Governor of Abyan Governorate
- Incumbent
- Assumed office 12 March 2017
- President: Abdrabbuh Mansour Hadi Rashad al-Alimi
- Preceded by: Al-Khader al-Saidi

Personal details
- Born: 1960s Yaramis, Abyan Governorate, Yemen
- Party: Islah

Military service
- Allegiance: Yemen
- Branch/service: Yemeni Land Forces
- Rank: Major general
- Battles/wars: Yemeni civil war (2014–present) Abyan campaign; ;

= Abu Bakr Hussein Salem =

Yemeni governor

Abu Bakr Hussein Salem is a Yemeni military officer who has served as the governor of Abyan since 2017. Aligned with the internationally recognized government of Yemen, Salem played a role in defending Abyan during the 2015 Houthi offensive amidst the Yemeni civil war. Salem is affiliated with the Islah party, and is an ally of the central government.

== Biography ==
Salem was born in the 1960s in the Yaramis area of Khanfar district, Abyan. He rose through the ranks of the Yemeni Armed Forces from a private during the 1990s to a brigadier general by the end of 2014. He earned a master's degree in the national Naval College and Military College, and later travelled abroad to study several military training courses in Russia.

He was the commander of the Coastal Defense Brigade stationed in al-Hudaydah Governorate from 2009 to 2015. His tenure was marked with recognition for the brigade's combat excellence, ranking first place in the annual evaluation of the armed forces units for the combat, operational and moral preparation training year in 2013.

From the start of the Yemeni civil war, Salem sided with the internationally recognized government led by President Abdrabbuh Mansour Hadi.

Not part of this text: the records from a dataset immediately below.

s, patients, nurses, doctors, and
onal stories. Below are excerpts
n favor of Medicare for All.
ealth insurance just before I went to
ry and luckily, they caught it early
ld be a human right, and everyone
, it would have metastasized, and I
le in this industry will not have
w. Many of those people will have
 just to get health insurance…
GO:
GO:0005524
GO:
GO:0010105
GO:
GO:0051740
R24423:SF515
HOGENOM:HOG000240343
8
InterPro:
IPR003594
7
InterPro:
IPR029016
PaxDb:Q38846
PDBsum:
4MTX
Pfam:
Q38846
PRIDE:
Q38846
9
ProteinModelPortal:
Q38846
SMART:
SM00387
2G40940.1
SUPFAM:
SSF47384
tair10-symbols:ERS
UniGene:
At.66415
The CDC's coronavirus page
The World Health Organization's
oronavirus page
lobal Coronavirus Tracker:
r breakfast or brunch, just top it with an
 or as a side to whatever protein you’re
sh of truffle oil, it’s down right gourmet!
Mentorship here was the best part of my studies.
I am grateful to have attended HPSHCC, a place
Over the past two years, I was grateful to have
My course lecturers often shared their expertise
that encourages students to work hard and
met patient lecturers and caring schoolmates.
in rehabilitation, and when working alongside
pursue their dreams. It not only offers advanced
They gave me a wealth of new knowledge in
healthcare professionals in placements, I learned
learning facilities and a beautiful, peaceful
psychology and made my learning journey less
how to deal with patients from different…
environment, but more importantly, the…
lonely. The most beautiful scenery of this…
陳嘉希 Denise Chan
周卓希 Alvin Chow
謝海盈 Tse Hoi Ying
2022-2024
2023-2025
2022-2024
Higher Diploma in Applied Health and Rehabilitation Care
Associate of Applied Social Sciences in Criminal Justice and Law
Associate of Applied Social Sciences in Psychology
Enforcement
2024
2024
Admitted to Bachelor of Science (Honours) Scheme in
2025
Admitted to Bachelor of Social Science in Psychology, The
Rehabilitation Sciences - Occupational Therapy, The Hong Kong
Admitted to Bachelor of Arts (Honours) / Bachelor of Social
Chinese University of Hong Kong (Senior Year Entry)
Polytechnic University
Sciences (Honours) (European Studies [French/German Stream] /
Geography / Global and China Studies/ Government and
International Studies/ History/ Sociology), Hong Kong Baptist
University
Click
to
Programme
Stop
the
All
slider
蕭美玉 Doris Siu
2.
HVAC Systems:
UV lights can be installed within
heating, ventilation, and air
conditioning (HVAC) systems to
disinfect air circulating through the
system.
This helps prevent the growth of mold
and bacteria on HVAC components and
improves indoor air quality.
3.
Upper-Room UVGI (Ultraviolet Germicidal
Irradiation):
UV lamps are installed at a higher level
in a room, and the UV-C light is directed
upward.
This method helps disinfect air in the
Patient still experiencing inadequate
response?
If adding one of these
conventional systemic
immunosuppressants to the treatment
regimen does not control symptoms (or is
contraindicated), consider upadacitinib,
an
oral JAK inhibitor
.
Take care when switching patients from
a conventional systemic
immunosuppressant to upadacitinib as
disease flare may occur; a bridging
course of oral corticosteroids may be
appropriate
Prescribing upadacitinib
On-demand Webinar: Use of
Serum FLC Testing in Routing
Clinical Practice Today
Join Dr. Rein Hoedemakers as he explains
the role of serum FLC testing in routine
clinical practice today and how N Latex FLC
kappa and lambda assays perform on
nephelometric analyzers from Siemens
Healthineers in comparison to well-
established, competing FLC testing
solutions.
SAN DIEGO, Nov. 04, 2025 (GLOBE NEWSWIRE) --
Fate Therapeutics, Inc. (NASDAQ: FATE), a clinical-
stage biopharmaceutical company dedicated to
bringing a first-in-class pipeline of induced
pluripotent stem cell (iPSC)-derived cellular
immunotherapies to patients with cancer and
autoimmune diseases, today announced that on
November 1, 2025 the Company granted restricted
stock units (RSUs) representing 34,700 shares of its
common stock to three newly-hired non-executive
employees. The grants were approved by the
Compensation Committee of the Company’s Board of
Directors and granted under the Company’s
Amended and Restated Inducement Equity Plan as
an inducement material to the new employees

Salem was ordered by the government to return to Abyan during the Houthi offensive in March 2015. There, he helped organize the local Popular Committees, groups of anti-Houthi tribal fighters, and was appointed the head of the Military Coordination Council of the Resistance in Abyan. In May 2016, he was appointed to lead the Abyan military axis and the 15th Infantry Brigade after the assassination of its previous commander earlier in the year.

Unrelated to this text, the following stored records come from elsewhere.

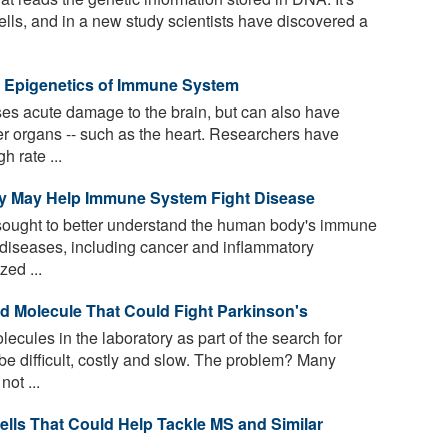
 cells, and in a new study scientists have discovered a
e Epigenetics of Immune System
ses acute damage to the brain, but can also have
her organs -- such as the heart. Researchers have
h rate ...
y May Help Immune System Fight Disease
sought to better understand the human body's immune
 diseases, including cancer and inflammatory
ed ...
 Molecule That Could Fight Parkinson's
ecules in the laboratory as part of the search for
be difficult, costly and slow. The problem? Many
ot ...
ells That Could Help Tackle MS and Similar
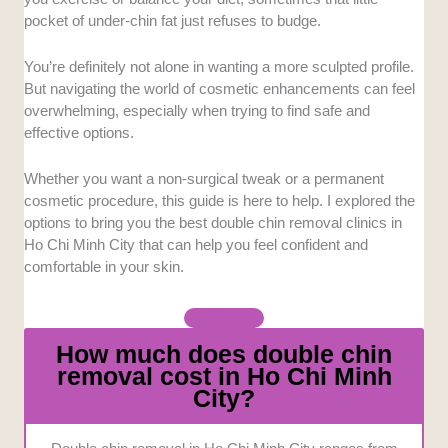
devices for facial contouring. Ensuring the
pocket of under-chin fat just refuses to budge.
machinery is authentic and highly effective
provides peace of mind for patients seeking
You’re definitely not alone in wanting a more sculpted profile.
reliable results.
But navigating the world of cosmetic enhancements can feel
Pricing Transparency:
Understanding the
overwhelming, especially when trying to find safe and
financial commitment upfront is crucial for
effective options.
anyone considering aesthetic procedures. We
looked favorably upon facilities that clearly
Whether you want a non-surgical tweak or a permanent
outline their service costs to prevent
cosmetic procedure, this guide is here to help. I explored the
unexpected charges.
options to bring you the best double chin removal clinics in
Medical Expertise:
The qualifications of the
Ho Chi Minh City that can help you feel confident and
comfortable in your skin.
staff administering these treatments heavily
influenced our selections. Facilities managed
by licensed dermatologists and skilled
medical professionals scored much higher in
How much does double chin
our assessment.
removal cost in Ho Chi Minh
Post-Treatment Care:
A successful cosmetic
City?
enhancement relies heavily on the recovery
process and follow-up support. We evaluated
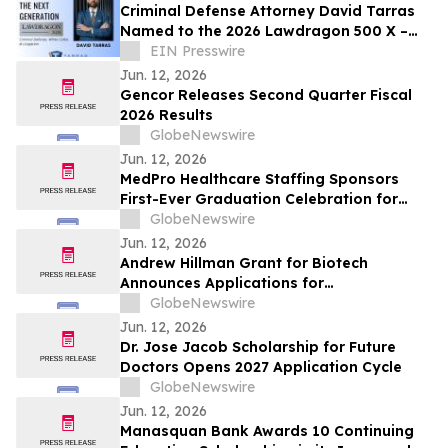
Criminal Defense Attorney David Tarras
Named to the 2026 Lawdragon 500 X –
The Next Generation
EIN Presswire
Jun. 12, 2026
Gencor Releases Second Quarter Fiscal
2026 Results
GlobeNewswire
Jun. 12, 2026
MedPro Healthcare Staffing Sponsors
First-Ever Graduation Celebration for
Long-Term Patients at Joe DiMaggio
GlobeNewswire
Children's Hospital
Jun. 12, 2026
Andrew Hillman Grant for Biotech
Announces Applications for
Undergraduate Innovators
GlobeNewswire
Jun. 12, 2026
Dr. Jose Jacob Scholarship for Future
Doctors Opens 2027 Application Cycle
GlobeNewswire
Jun. 12, 2026
Manasquan Bank Awards 10 Continuing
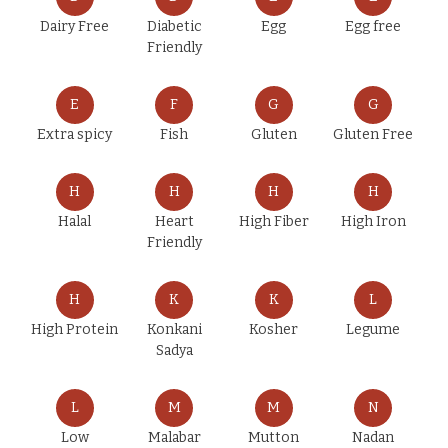
Dairy Free
Diabetic
Egg
Egg free
Friendly
E
F
G
G
Extra spicy
Fish
Gluten
Gluten Free
H
H
H
H
Halal
Heart
High Fiber
High Iron
Friendly
H
K
K
L
High Protein
Konkani
Kosher
Legume
Sadya
L
M
M
N
Low
Malabar
Mutton
Nadan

On 12 March 2017, Salem was appointed as the governor of Abyan amid protests calling for the replacement of the previous governor. He retained his position as the Abyan axis commander, becoming the first provincial governor in Yemen to do so. The decision to appoint Salem, a military officer, was likely made in context of the security crisis which the governorate was facing at the time due to the presence of al-Qaeda in the Arabian Peninsula (AQAP), which had been expelled from most population centers earlier but remained a threat. Security issues were compounded with public services issues for residents which had been ongoing since 2011.

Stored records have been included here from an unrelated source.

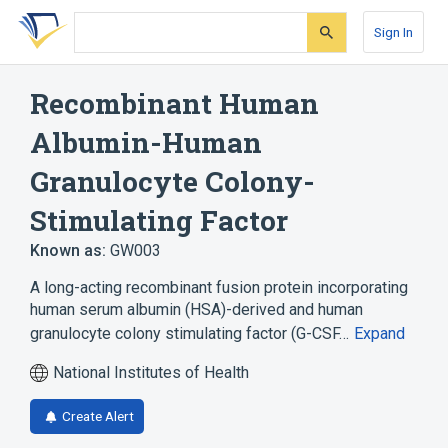
Skip
Skip
Skip
to
to
to
Sign In
search
main
account
form
content
menu
Recombinant Human
Albumin-Human
Granulocyte Colony-
Stimulating Factor
Known as:
GW003
A long-acting recombinant fusion protein incorporating
human serum albumin (HSA)-derived and human
granulocyte colony stimulating factor (G-CSF…
Expand
National Institutes of Health
Create Alert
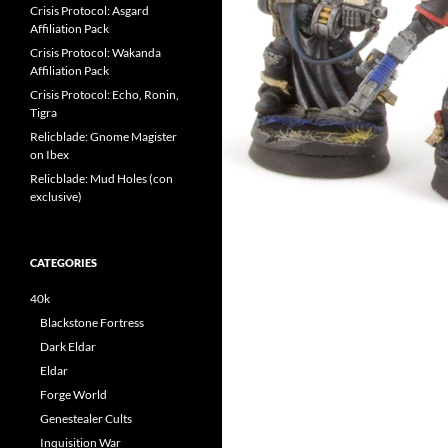
Crisis Protocol: Asgard
Affiliation Pack
Crisis Protocol: Wakanda
Affiliation Pack
Crisis Protocol: Echo, Ronin,
Tigra
Relicblade: Gnome Magister
on Ibex
Relicblade: Mud Holes (con
exclusive)
CATEGORIES
40k
Blackstone Fortress
Dark Eldar
Eldar
Forge World
Genestealer Cults
Inquisition War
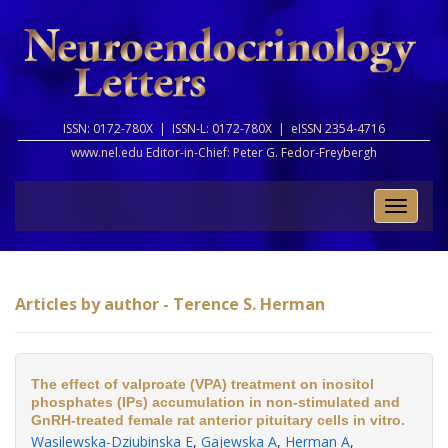
ISSN: 0172-780X |
ISSN-L: 0172-780X |
eISSN 2354-4716
www.nel.edu Editor-in-Chief:
Peter G. Fedor-Freybergh
Toggle
naviga
Articles by author - Terence S. Herman
The effect of valproate (VPA) treatment on inositol
phosphates (IPs) accumulation in non-stimulated and
GnRH-treated female rat anterior pituitary cells in vitro.
Wasilewska-Dziubinska E
,
Gajewska A
,
Herman A
,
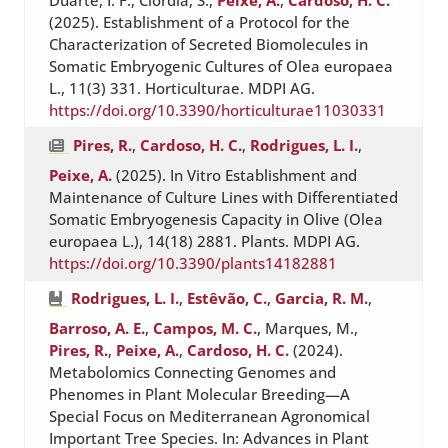
Duarte, I. F., Ciordia, S.,
Peixe, A.
,
Cardoso, H. C.
(2025). Establishment of a Protocol for the
Characterization of Secreted Biomolecules in
Somatic Embryogenic Cultures of Olea europaea
L., 11(3) 331. Horticulturae. MDPI AG.
https://doi.org/10.3390/horticulturae11030331
Pires, R.
,
Cardoso, H. C.
,
Rodrigues, L. I.
,
Peixe, A.
(2025). In Vitro Establishment and
Maintenance of Culture Lines with Differentiated
Somatic Embryogenesis Capacity in Olive (Olea
europaea L.), 14(18) 2881. Plants. MDPI AG.
https://doi.org/10.3390/plants14182881
Rodrigues, L. I.
,
Estêvão, C.
,
Garcia, R. M.
,
Barroso, A. E.
,
Campos, M. C.
, Marques, M.,
Pires, R.
,
Peixe, A.
,
Cardoso, H. C.
(2024).
Metabolomics Connecting Genomes and
Phenomes in Plant Molecular Breeding—A
Special Focus on Mediterranean Agronomical
Important Tree Species. In: Advances in Plant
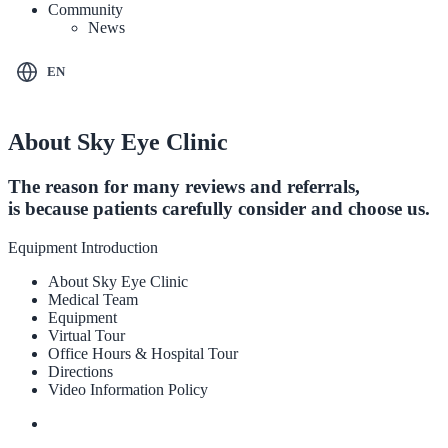
Community
News
EN
About Sky Eye Clinic
The reason for many reviews and referrals,
is because patients carefully consider and choose us.
Equipment Introduction
About Sky Eye Clinic
Medical Team
Equipment
Virtual Tour
Office Hours & Hospital Tour
Directions
Video Information Policy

By 2020, the European Council on Foreign Relations noted Salem as being "one of the few Islah-backed IRG figures who has retained a degree of influence there since the STC's partial takeover of the governorate." Salem has praised Operation Arrows of the East, an STC-led counterinsurgency campaign against AQAP, for uniting the different military forces in Abyan and making major gains against the insurgents.